Recast the stretch from the line containing "Where does the" through the line containing "Do dtlb_misses_walk_cycles and" as a Markdown table with the columns Row and Text. Number each line in Row, and omit blank lines.

Record set:
+ + + +

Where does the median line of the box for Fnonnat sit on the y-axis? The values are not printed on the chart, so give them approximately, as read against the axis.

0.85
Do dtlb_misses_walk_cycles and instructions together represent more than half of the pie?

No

+ + + +

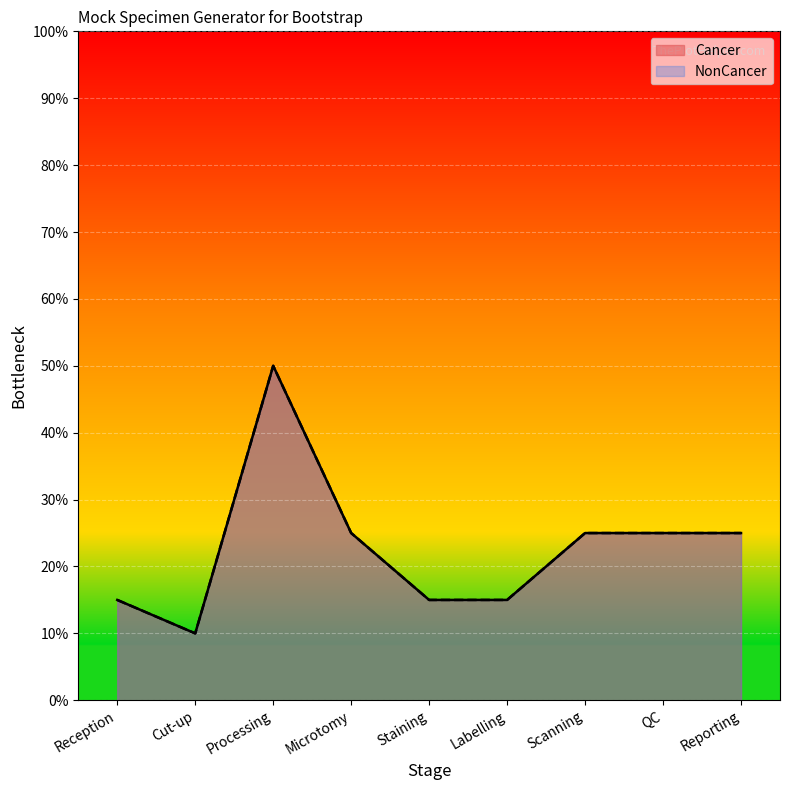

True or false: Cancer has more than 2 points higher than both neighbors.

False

+ + + +

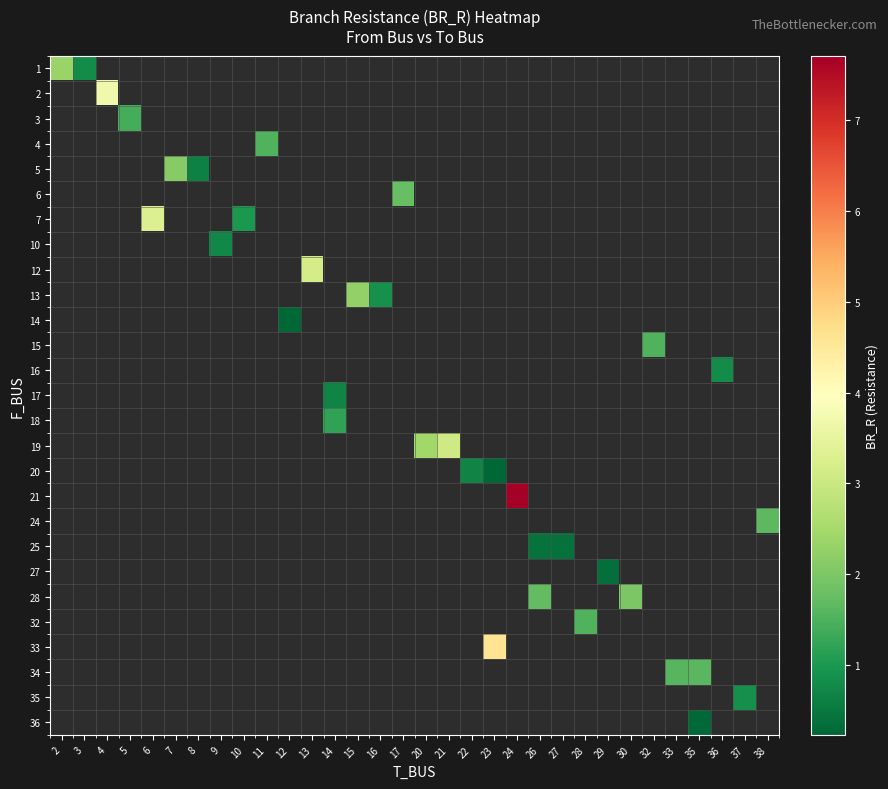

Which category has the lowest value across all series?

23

+ + + +

Exercise result:
| Row | Text |
|---|---|
| 1 | Where does the median line of the box for Fnonnat sit on the y-axis? The values are not printed on the chart, so give them approximately, as read against the axis. |
| 2 | 0.85 |
| 3 | Do dtlb_misses_walk_cycles and instructions together represent more than half of the pie? |